Problem statement -
Find each line in the items below that contains the string "fillcolor" and copy those lines. Case must match.

Given information -
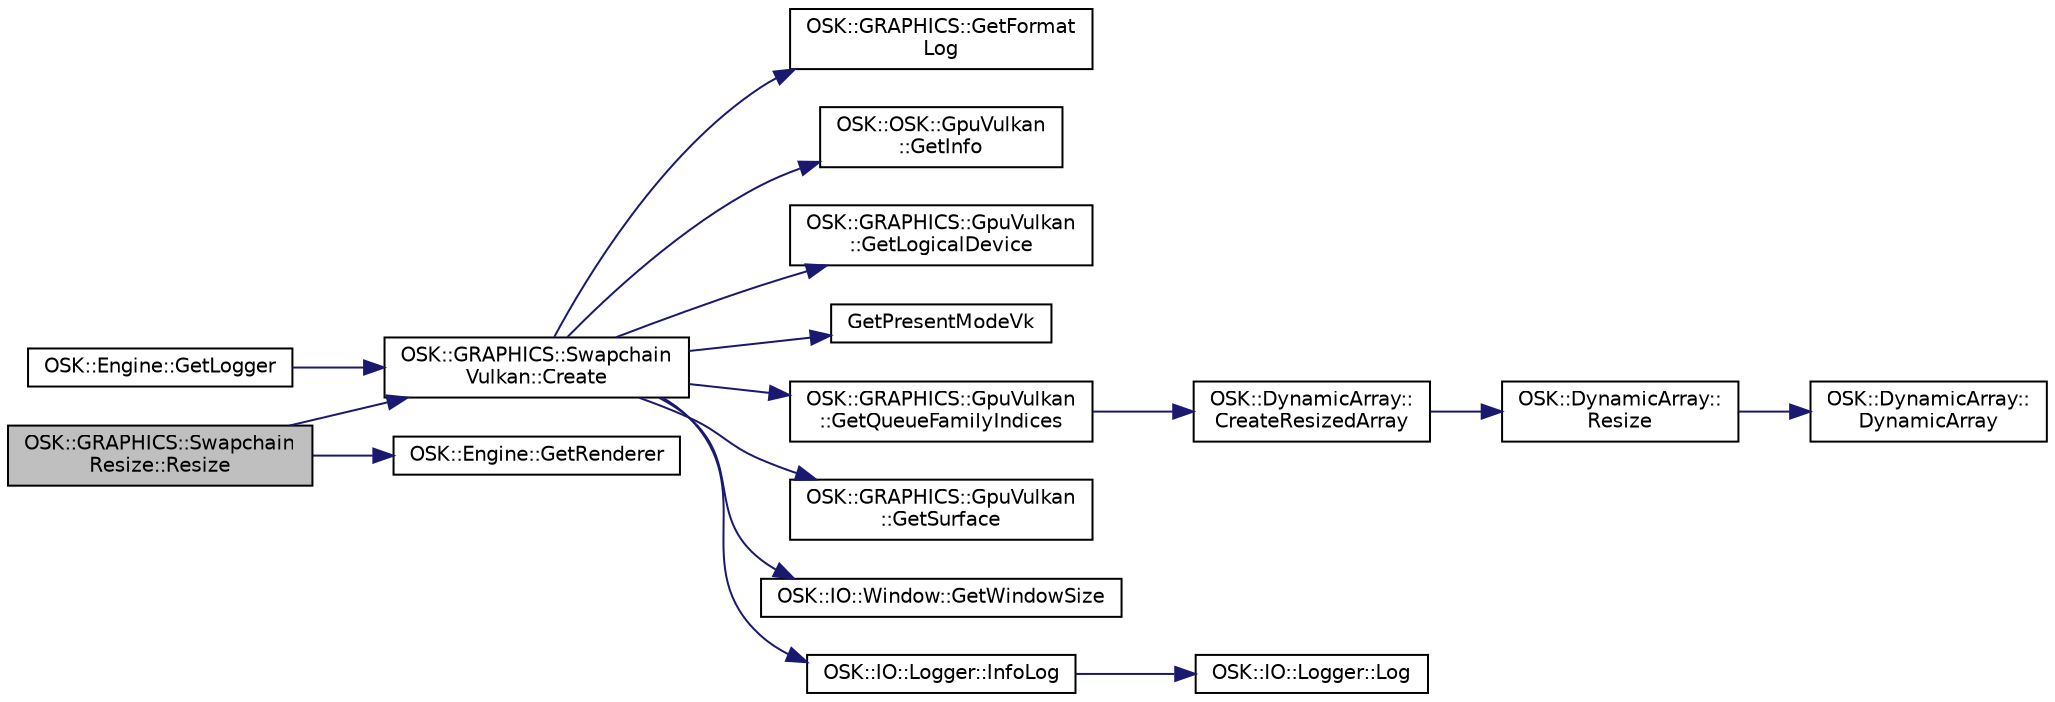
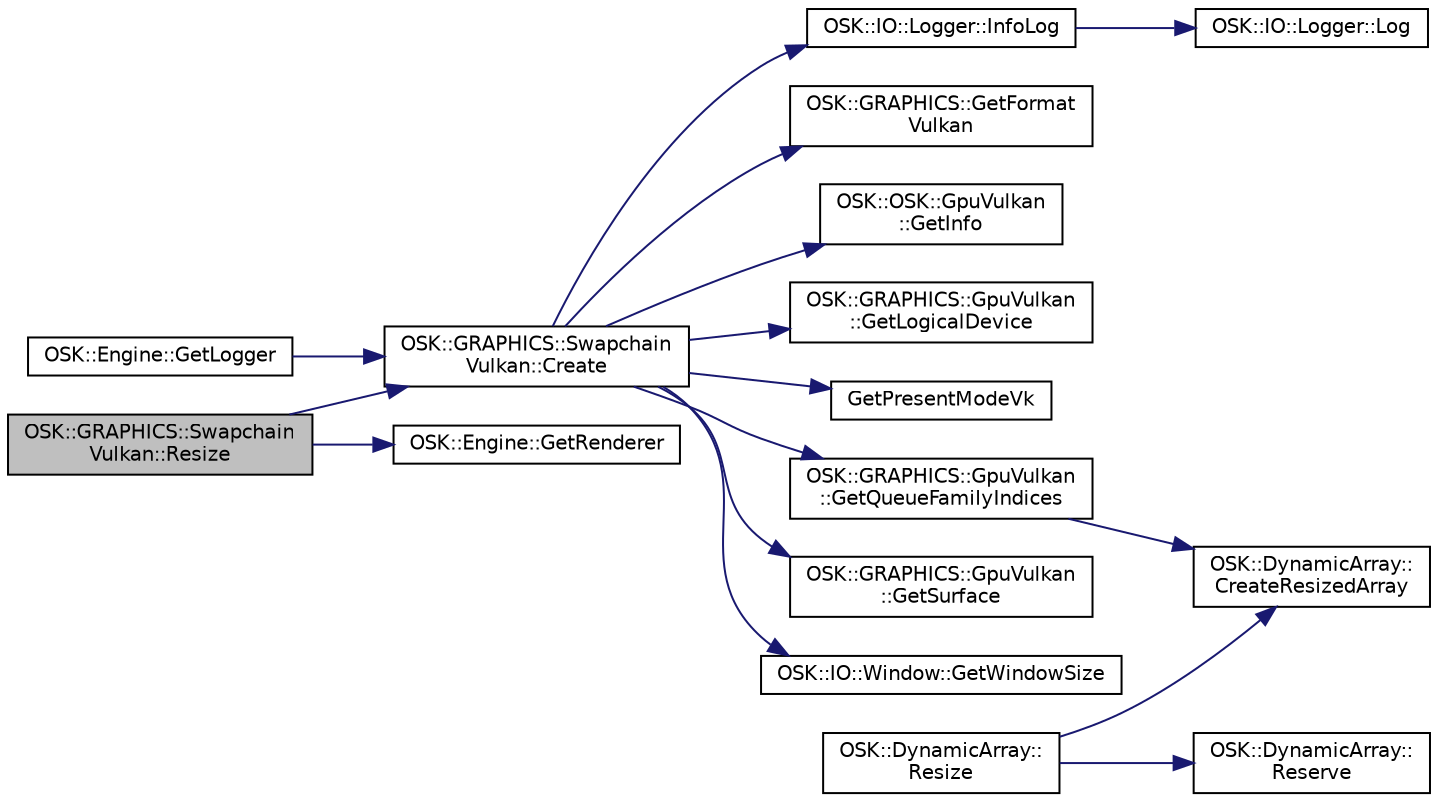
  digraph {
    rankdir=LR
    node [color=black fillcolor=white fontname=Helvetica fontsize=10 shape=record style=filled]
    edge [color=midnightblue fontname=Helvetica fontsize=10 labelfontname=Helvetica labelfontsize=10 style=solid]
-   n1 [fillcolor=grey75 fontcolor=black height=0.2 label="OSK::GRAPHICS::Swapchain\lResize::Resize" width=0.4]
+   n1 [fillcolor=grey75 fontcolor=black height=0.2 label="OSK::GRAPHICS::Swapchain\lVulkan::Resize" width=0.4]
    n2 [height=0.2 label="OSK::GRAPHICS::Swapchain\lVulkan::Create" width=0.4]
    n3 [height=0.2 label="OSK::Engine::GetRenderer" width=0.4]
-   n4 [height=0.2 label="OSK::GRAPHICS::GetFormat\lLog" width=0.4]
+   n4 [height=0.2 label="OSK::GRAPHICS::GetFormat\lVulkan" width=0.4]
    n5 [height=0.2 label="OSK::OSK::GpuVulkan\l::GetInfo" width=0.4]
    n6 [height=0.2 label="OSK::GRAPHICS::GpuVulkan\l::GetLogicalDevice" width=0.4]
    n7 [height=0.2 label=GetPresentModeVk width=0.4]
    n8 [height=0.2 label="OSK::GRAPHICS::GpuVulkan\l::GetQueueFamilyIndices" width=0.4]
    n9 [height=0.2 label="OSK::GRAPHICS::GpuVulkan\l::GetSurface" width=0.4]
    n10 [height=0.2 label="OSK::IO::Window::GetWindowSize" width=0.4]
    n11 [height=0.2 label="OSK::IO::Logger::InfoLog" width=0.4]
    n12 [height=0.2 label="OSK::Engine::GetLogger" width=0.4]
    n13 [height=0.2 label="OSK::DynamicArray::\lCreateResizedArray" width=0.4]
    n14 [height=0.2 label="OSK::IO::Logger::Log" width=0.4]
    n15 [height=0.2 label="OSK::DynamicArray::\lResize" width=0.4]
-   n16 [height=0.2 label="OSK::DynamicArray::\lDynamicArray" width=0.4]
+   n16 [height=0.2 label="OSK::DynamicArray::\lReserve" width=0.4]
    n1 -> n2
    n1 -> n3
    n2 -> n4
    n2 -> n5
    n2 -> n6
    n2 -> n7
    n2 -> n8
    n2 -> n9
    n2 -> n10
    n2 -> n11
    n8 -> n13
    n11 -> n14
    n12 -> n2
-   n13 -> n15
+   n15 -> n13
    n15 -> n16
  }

Completed task -
    node [color=black fillcolor=white fontname=Helvetica fontsize=10 shape=record style=filled]
-   n1 [fillcolor=grey75 fontcolor=black height=0.2 label="OSK::GRAPHICS::Swapchain\lResize::Resize" width=0.4]
+   n1 [fillcolor=grey75 fontcolor=black height=0.2 label="OSK::GRAPHICS::Swapchain\lVulkan::Resize" width=0.4]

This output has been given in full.